States Get Warning about No Child Waivers
August 20, 2013
The Education Department says that three of 40 states recently granted waivers from the No Child Left Behind (NCLB) law were at high risk of losing them because they either have been slow to link teacher evaluations with student achievement or had adopted programs that didn't meet federal guidelines, says the Wall Street Journal.
If they fail to comply with federal requirements by May, Kansas, Oregon and Washington state face losing their waivers from the George W. Bush-era law, which could entail a loss of autonomy over some funding decisions and changes in how school districts' performances are judged.
- The Education Department granted all three states approval to continue their waiver programs for the 2013-2014 school year and asked each to submit a plan of recourse within the next month.

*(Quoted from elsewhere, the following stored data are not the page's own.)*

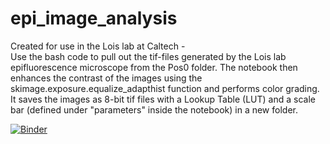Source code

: # epi_image_analysis
Created for use in the Lois lab at Caltech -  
Use the bash code to pull out the tif-files generated by the Lois lab epifluorescence microscope from the Pos0 folder. The notebook then enhances the contrast of the images using the skimage.exposure.equalize_adapthist function and performs color grading. It saves the images as 8-bit tif files with a Lookup Table (LUT) and a scale bar (defined under "parameters" inside the notebook) in a new folder.

[![Binder](https://mybinder.org/badge_logo.svg)](https://mybinder.org/v2/gh/lauraluebbert/epi_image_analysis.git/master)
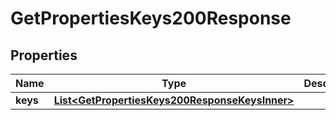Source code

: 

# GetPropertiesKeys200Response


## Properties

| Name | Type | Description | Notes |
|------------ | ------------- | ------------- | -------------|
|**keys** | [**List&lt;GetPropertiesKeys200ResponseKeysInner&gt;**](GetPropertiesKeys200ResponseKeysInner.md) |  |  [optional] |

- Oregon plans to appeal the decision, while Kansas is undecided and Washington won't appeal, state officials say.
- This is first time states have been given such a warning for this program, federal officials say.
The tussle highlights the complications of the waiver program, which allows the 40 states and the District of Columbia to avoid penalties under NCLB if they pursue a new wave of classroom changes favored by the Obama administration.
- In Washington state's case, the Education Department deemed the state law on student-improvement measures inadequate, and said a change in the law is required.
- Both Kansas and Oregon said they needed more time to finesse their pilot programs for teacher and principal evaluations.
- While Oregon hasn't decided on a definite program to use, Kansas wants more time to perfect its plan of choice.
The U.S. House passed a bill to replace NCLB and revamp K-12 education last month. The measure, the Student Success Act, now faces a vote in the Senate.
Rep. John Kline, a Republican from Minnesota and chairman of the House Committee on Education and the Workforce, is pushing for the legislation. "Our children deserve more than another round of temporary waivers; they deserve a better law," says Kline.